• 练习文本:
MongoDB
MongoDB 源连接器
支持这些引擎
Spark
Flink
SeaTunnel Zeta
关键特性
描述
MongoDB连接器提供了从MongoDB读取数据和向MongoDB写入数据的能力。 本文档描述了如何设置MongoDB连接器以对MongoDB运行数据读取。
支持的数据源信息
为了使用Mongodb连接器,需要以下依赖关系。 它们可以通过install-plugin.sh或Maven中央存储库下载。
数据源 | 支持的版本 | 依赖 |
---|---|---|
MongoDB | universal | Download |
数据类型映射
下表列出了从MongoDB BSON类型到SeaTunnel数据类型的字段数据类型映射。
MongoDB BSON type | SeaTunnel 数据类型 |
---|---|
ObjectId | STRING |
String | STRING |
Boolean | BOOLEAN |
Binary | BINARY |
Int32 | INTEGER |
Int64 | BIGINT |
Double | DOUBLE |
Decimal128 | DECIMAL |
Date | Date |
Timestamp | Timestamp |
Object | ROW |
Array | ARRAY |
对于MongoDB中的特定类型,我们使用扩展JSON格式将其映射到SeaTunnel STRING类型。
MongoDB BSON type | SeaTunnel STRING |
---|---|
Symbol | {"_value": {"$symbol": "12"}} |
RegularExpression | {"_value": {"$regularExpression": {"pattern": "^9$", "options": "i"}}} |
JavaScript | {"_value": {"$code": "function() { return 10; }"}} |
DbPointer | {"_value": {"$dbPointer": {"$ref": "db.coll", "$id": {"$oid": "63932a00da01604af329e33c"}}}} |
提示
1.在SeaTunnel中使用DECIMAL类型时,请注意最大范围不能超过34位数字,这意味着您应该使用DECIMAL(34,18)。

• 提取材料:
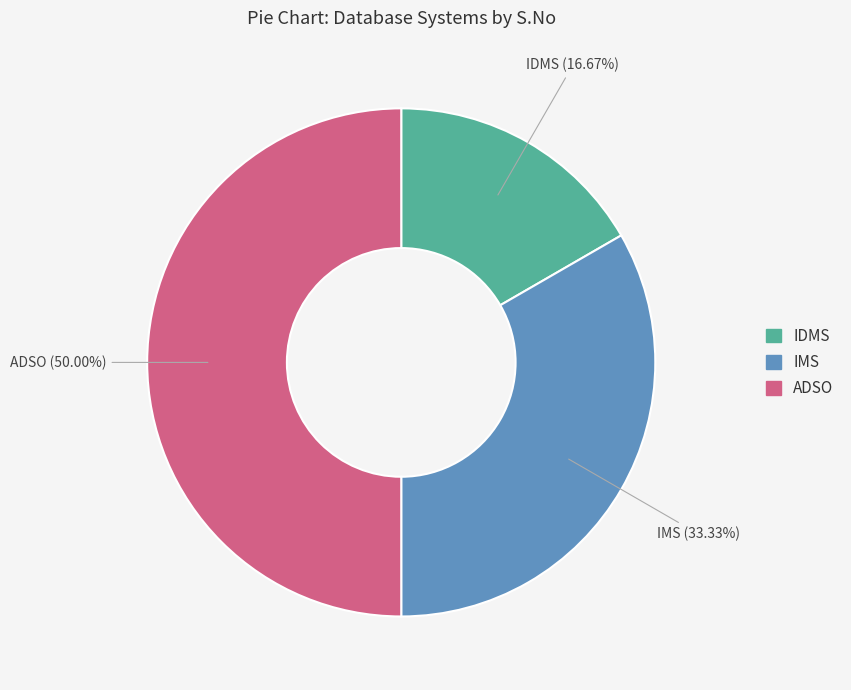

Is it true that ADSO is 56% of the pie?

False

---

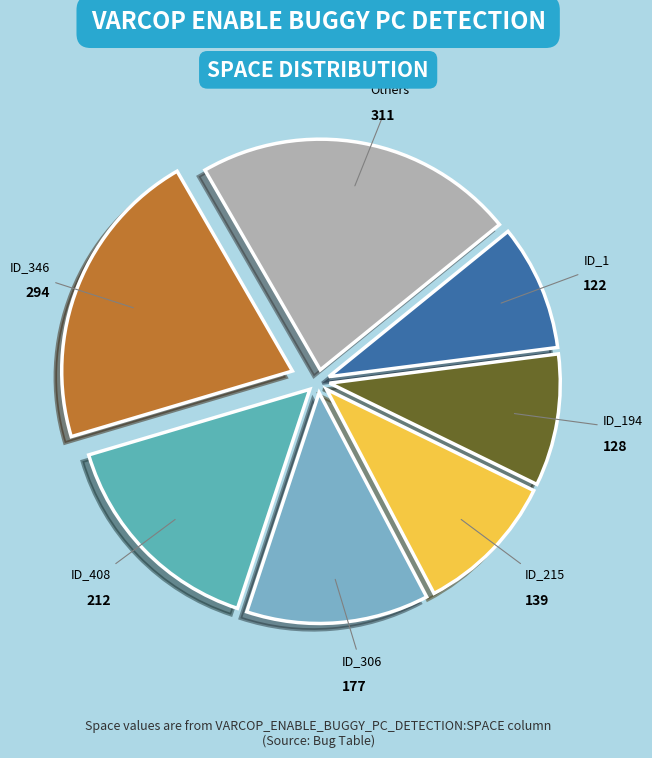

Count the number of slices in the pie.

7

---

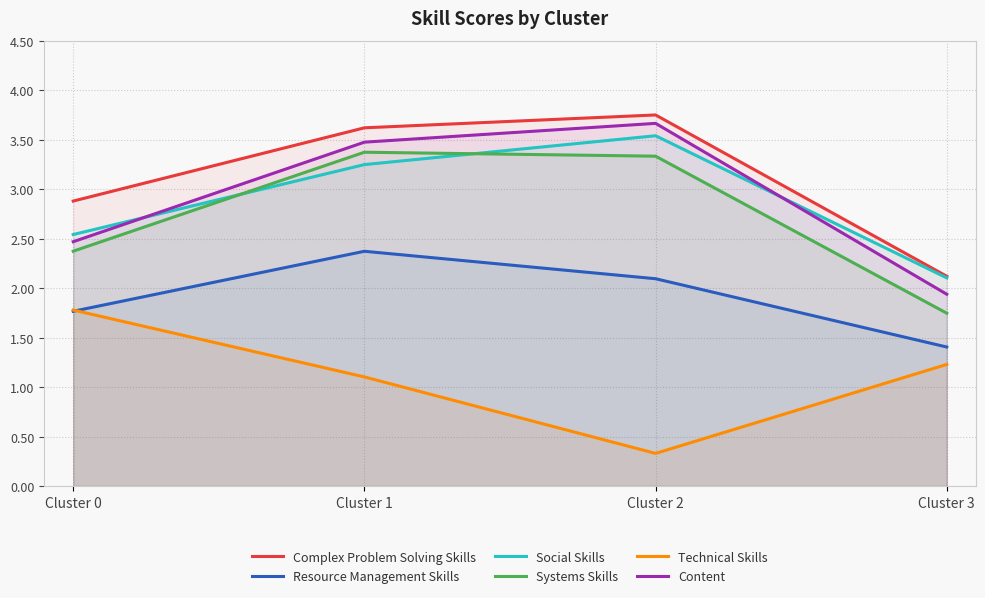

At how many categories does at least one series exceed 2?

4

• 任务目标: 能否把MongoDB连接器文本中从“MongoDB BSON type | SeaTunnel STRING”开始、一直到“ECIMAL(34,18)。”为止的那一段逐字抄录下来？

• 练习输出:
MongoDB BSON type | SeaTunnel STRING |
---|---|
Symbol | {"_value": {"$symbol": "12"}} |
RegularExpression | {"_value": {"$regularExpression": {"pattern": "^9$", "options": "i"}}} |
JavaScript | {"_value": {"$code": "function() { return 10; }"}} |
DbPointer | {"_value": {"$dbPointer": {"$ref": "db.coll", "$id": {"$oid": "63932a00da01604af329e33c"}}}} |
提示
1.在SeaTunnel中使用DECIMAL类型时,请注意最大范围不能超过34位数字,这意味着您应该使用DECIMAL(34,18)。